**Problem to work on**: Extract every line of text from the data below verbatim, leaving out the pictures.

**Given information**:
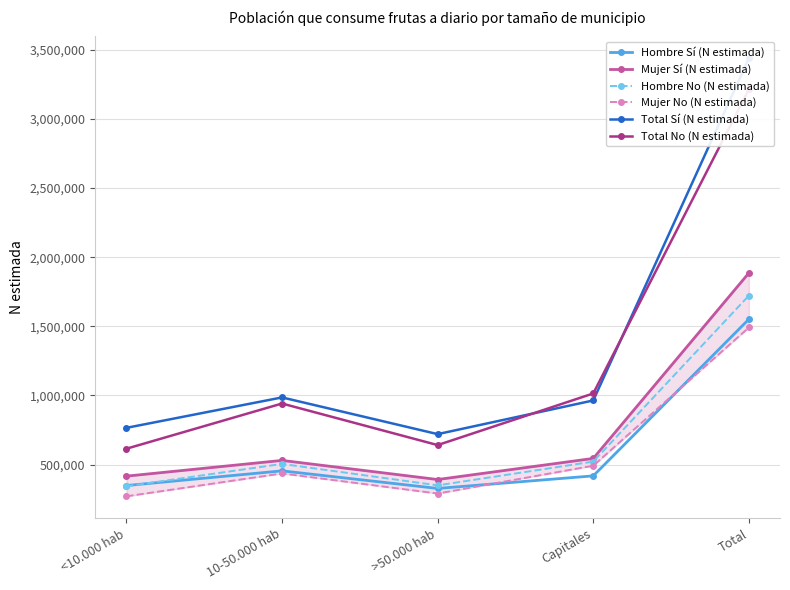

What is the difference between the Total Sí (N estimada) values at <10.000 hab and Total?

2671113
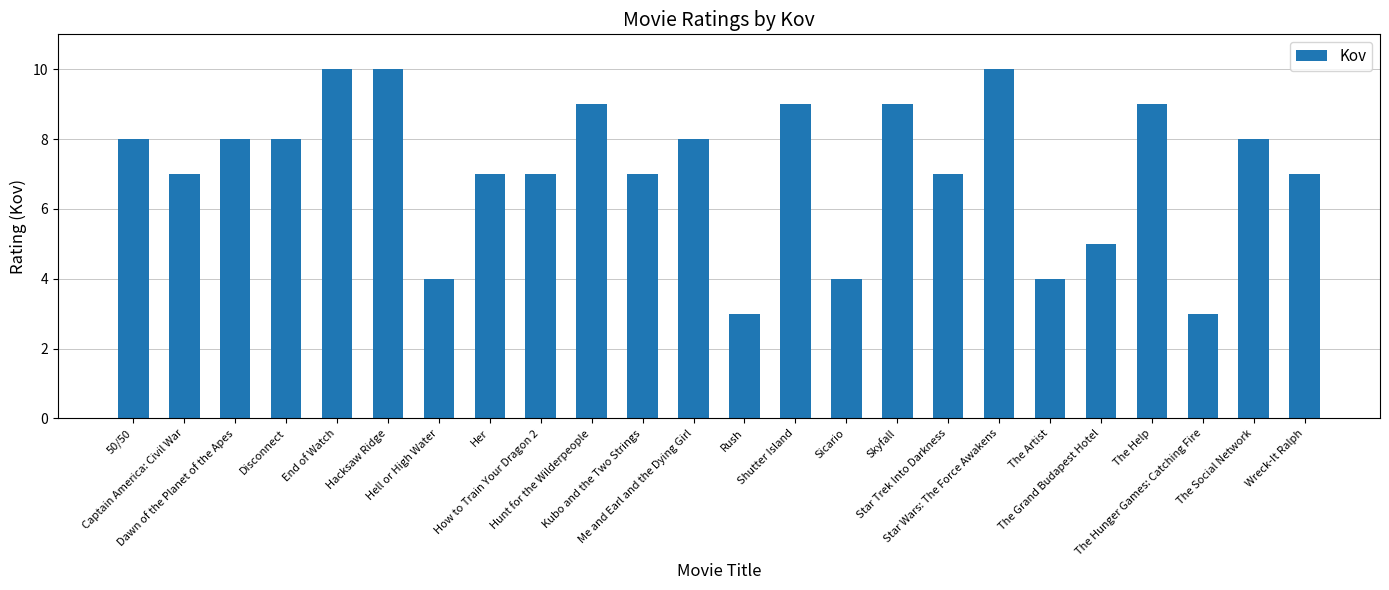

Which has a higher value, Kubo and the Two Strings or Sicario?

Kubo and the Two Strings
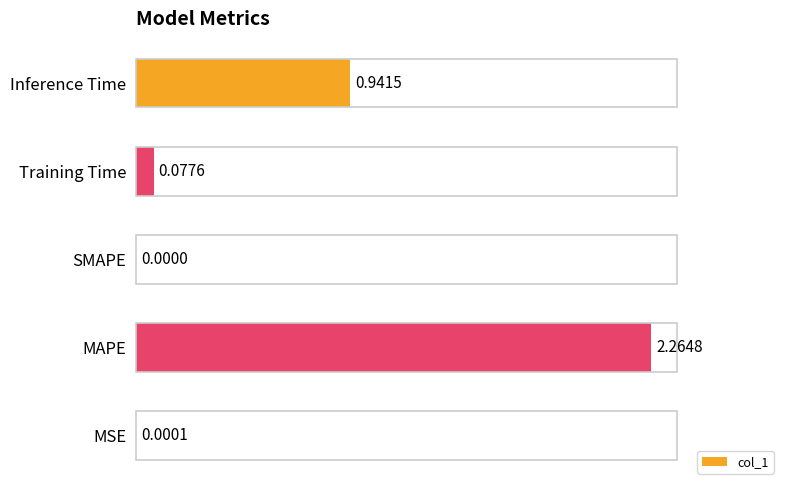

At which label is the value closest to 1?

Inference Time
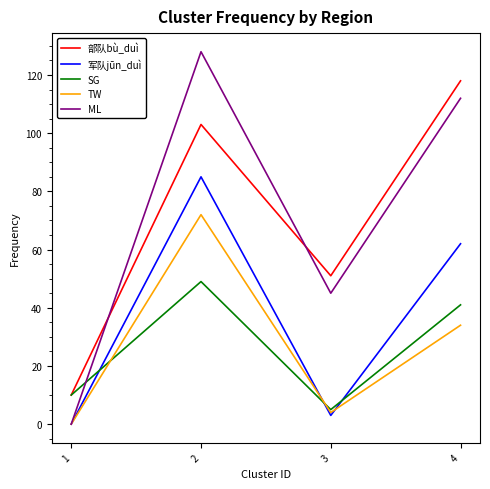

At which category is the sum across all series the highest?

2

**Solution below**:
What is the difference between the Total Sí (N estimada) values at <10.000 hab and Total?

2671113

Which has a higher value, Kubo and the Two Strings or Sicario?

Kubo and the Two Strings

At which label is the value closest to 1?

Inference Time

At which category is the sum across all series the highest?

2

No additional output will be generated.